JAKARTA, Cobisnis.com – Donald Trump kembali melontarkan pernyataan keras kepada Iran dengan menuntut agar Selat Hormuz tetap terbuka untuk perdagangan global.
Dalam pernyataan terbarunya, Trump menyebut bahwa Amerika Serikat sedang menjalani komunikasi serius dengan kepemimpinan baru Iran. Ia menilai pihak tersebut lebih rasional dalam merespons situasi.
Namun, nada tersebut tidak berlangsung lama. Trump langsung memberikan ultimatum tegas terkait akses Selat Hormuz yang menjadi jalur vital perdagangan minyak dunia.
Ia menegaskan bahwa jalur tersebut harus segera dinyatakan terbuka penuh. Jika tidak, AS mengancam akan mengambil langkah militer yang jauh lebih agresif.
Trump bahkan menyebut target spesifik yang akan diserang. Infrastruktur energi seperti pembangkit listrik, sumur minyak, hingga Pulau Kharg disebut masuk dalam daftar sasaran.
Pulau Kharg sendiri dikenal sebagai pusat utama ekspor minyak Iran. Gangguan di wilayah ini berpotensi memicu guncangan besar pada pasokan energi global.
Selain itu, fasilitas desalinasi air laut juga disebut sebagai target tambahan. Infrastruktur ini sebelumnya tidak menjadi sasaran dalam konflik sebelumnya.
Trump menyatakan langkah tersebut sebagai bentuk balasan atas korban dari pihak Amerika. Ia juga menyinggung konflik panjang antara AS dan Iran selama puluhan tahun.

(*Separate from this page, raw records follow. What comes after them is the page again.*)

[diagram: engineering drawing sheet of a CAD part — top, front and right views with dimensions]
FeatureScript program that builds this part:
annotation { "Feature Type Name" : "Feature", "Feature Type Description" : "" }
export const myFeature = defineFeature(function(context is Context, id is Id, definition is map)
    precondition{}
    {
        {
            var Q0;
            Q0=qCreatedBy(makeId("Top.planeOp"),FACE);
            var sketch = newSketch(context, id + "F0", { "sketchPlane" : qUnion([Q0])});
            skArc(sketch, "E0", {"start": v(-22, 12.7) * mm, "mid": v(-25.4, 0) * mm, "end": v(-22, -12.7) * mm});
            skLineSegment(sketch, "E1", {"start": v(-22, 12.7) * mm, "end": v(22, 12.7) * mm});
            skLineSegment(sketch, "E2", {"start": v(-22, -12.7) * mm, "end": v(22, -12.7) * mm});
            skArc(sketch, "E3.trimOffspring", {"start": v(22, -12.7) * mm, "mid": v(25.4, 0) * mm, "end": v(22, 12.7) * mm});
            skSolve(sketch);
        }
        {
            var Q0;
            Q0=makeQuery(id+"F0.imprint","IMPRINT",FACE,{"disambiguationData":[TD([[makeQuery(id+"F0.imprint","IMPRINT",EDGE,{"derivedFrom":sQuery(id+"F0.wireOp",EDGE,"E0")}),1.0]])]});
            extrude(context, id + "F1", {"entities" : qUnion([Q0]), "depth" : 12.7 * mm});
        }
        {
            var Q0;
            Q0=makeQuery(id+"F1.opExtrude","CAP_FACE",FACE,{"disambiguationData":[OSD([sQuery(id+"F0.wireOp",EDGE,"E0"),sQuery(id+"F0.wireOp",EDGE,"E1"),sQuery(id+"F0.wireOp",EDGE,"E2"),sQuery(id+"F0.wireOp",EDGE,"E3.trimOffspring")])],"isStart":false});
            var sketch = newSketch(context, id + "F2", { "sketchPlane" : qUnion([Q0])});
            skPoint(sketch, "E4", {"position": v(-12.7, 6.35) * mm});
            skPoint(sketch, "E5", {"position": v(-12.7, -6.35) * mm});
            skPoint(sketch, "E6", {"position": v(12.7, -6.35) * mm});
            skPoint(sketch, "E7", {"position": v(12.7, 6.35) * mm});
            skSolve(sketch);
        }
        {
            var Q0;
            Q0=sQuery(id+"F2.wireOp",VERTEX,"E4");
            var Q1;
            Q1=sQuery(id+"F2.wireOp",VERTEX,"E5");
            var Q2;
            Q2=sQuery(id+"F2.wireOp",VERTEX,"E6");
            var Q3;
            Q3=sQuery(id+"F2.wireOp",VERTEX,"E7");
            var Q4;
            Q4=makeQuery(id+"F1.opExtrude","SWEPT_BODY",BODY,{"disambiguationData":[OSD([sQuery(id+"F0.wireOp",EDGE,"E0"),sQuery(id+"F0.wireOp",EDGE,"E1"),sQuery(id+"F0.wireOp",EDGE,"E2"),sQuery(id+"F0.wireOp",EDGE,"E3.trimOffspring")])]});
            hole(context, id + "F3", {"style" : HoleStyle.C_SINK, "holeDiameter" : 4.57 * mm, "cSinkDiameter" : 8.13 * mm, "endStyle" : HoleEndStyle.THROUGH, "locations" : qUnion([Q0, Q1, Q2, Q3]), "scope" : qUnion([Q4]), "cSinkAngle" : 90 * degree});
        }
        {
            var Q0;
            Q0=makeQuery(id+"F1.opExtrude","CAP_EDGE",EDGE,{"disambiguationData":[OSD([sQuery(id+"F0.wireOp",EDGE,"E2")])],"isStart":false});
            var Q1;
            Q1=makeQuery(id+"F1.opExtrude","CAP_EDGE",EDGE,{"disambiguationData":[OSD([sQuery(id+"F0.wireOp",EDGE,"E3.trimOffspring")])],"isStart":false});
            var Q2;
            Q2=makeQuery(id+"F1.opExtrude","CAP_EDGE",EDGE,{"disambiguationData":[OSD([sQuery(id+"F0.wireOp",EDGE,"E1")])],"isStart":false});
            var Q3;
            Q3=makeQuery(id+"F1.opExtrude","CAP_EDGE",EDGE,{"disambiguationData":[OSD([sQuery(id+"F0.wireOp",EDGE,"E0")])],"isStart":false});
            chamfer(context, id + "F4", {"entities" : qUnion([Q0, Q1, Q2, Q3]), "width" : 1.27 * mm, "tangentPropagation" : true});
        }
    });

Di sisi lain, Trump mengklaim negosiasi masih berjalan. Ia bahkan menyebut ada pengiriman puluhan kapal tanker minyak sebagai bagian dari dinamika komunikasi kedua pihak.
Dalam pernyataannya, disebutkan total 30 kapal tanker akan bergerak melalui Selat Hormuz. Angka ini menunjukkan besarnya tekanan ekonomi yang sedang dimainkan.
Meski ada sinyal kesepakatan, situasi tetap belum pasti. Pasar global kini bersiaga terhadap potensi konflik yang bisa memicu lonjakan harga energi.
Ketegangan ini juga memperlihatkan betapa strategisnya Selat Hormuz. Jalur ini menjadi salah satu titik paling sensitif dalam peta geopolitik dunia.